→ **About this task**
Update all of the rows below by replacing "Twitter" with "X". Leave everything else unchanged.

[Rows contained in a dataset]

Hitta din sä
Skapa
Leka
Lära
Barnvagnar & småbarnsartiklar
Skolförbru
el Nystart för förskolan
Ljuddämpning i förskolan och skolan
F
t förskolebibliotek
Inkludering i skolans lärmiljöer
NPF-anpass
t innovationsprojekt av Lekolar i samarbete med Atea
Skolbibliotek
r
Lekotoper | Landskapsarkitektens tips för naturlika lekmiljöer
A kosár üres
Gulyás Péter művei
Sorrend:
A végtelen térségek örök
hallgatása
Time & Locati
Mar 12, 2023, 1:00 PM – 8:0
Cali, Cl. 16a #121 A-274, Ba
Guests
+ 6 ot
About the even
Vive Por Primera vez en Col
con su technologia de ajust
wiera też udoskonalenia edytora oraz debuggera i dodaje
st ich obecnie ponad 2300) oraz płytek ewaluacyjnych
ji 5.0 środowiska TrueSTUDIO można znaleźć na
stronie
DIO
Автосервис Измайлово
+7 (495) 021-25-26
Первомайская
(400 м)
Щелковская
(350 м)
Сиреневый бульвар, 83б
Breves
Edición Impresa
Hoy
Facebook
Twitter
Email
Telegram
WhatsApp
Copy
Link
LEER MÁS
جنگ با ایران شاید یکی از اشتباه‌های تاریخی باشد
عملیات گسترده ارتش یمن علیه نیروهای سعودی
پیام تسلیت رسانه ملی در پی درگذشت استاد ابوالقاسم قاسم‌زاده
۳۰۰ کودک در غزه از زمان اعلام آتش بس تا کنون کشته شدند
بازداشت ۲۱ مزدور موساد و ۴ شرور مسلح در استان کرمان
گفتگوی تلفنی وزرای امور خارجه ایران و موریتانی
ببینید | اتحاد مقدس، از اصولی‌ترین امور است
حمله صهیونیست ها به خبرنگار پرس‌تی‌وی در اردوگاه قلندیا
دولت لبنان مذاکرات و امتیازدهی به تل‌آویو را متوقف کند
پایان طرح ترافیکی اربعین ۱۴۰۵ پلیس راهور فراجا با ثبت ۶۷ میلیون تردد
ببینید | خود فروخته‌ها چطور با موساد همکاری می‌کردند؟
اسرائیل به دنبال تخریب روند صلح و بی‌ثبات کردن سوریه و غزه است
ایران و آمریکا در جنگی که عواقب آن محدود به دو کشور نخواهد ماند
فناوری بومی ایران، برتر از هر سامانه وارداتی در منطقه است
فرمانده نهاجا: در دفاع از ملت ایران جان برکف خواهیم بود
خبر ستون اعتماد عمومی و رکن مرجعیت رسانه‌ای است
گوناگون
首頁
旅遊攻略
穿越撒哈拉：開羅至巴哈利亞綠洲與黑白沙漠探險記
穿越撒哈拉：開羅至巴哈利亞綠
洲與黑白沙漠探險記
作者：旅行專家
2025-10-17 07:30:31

→ **Reply**
Hitta din sä
Skapa
Leka
Lära
Barnvagnar & småbarnsartiklar
Skolförbru
el Nystart för förskolan
Ljuddämpning i förskolan och skolan
F
t förskolebibliotek
Inkludering i skolans lärmiljöer
NPF-anpass
t innovationsprojekt av Lekolar i samarbete med Atea
Skolbibliotek
r
Lekotoper | Landskapsarkitektens tips för naturlika lekmiljöer
A kosár üres
Gulyás Péter művei
Sorrend:
A végtelen térségek örök
hallgatása
Time & Locati
Mar 12, 2023, 1:00 PM – 8:0
Cali, Cl. 16a #121 A-274, Ba
Guests
+ 6 ot
About the even
Vive Por Primera vez en Col
con su technologia de ajust
wiera też udoskonalenia edytora oraz debuggera i dodaje
st ich obecnie ponad 2300) oraz płytek ewaluacyjnych
ji 5.0 środowiska TrueSTUDIO można znaleźć na
stronie
DIO
Автосервис Измайлово
+7 (495) 021-25-26
Первомайская
(400 м)
Щелковская
(350 м)
Сиреневый бульвар, 83б
Breves
Edición Impresa
Hoy
Facebook
X
Email
Telegram
WhatsApp
Copy
Link
LEER MÁS
جنگ با ایران شاید یکی از اشتباه‌های تاریخی باشد
عملیات گسترده ارتش یمن علیه نیروهای سعودی
پیام تسلیت رسانه ملی در پی درگذشت استاد ابوالقاسم قاسم‌زاده
۳۰۰ کودک در غزه از زمان اعلام آتش بس تا کنون کشته شدند
بازداشت ۲۱ مزدور موساد و ۴ شرور مسلح در استان کرمان
گفتگوی تلفنی وزرای امور خارجه ایران و موریتانی
ببینید | اتحاد مقدس، از اصولی‌ترین امور است
حمله صهیونیست ها به خبرنگار پرس‌تی‌وی در اردوگاه قلندیا
دولت لبنان مذاکرات و امتیازدهی به تل‌آویو را متوقف کند
پایان طرح ترافیکی اربعین ۱۴۰۵ پلیس راهور فراجا با ثبت ۶۷ میلیون تردد
ببینید | خود فروخته‌ها چطور با موساد همکاری می‌کردند؟
اسرائیل به دنبال تخریب روند صلح و بی‌ثبات کردن سوریه و غزه است
ایران و آمریکا در جنگی که عواقب آن محدود به دو کشور نخواهد ماند
فناوری بومی ایران، برتر از هر سامانه وارداتی در منطقه است
فرمانده نهاجا: در دفاع از ملت ایران جان برکف خواهیم بود
خبر ستون اعتماد عمومی و رکن مرجعیت رسانه‌ای است
گوناگون
首頁
旅遊攻略
穿越撒哈拉：開羅至巴哈利亞綠洲與黑白沙漠探險記
穿越撒哈拉：開羅至巴哈利亞綠
洲與黑白沙漠探險記
作者：旅行專家
2025-10-17 07:30:31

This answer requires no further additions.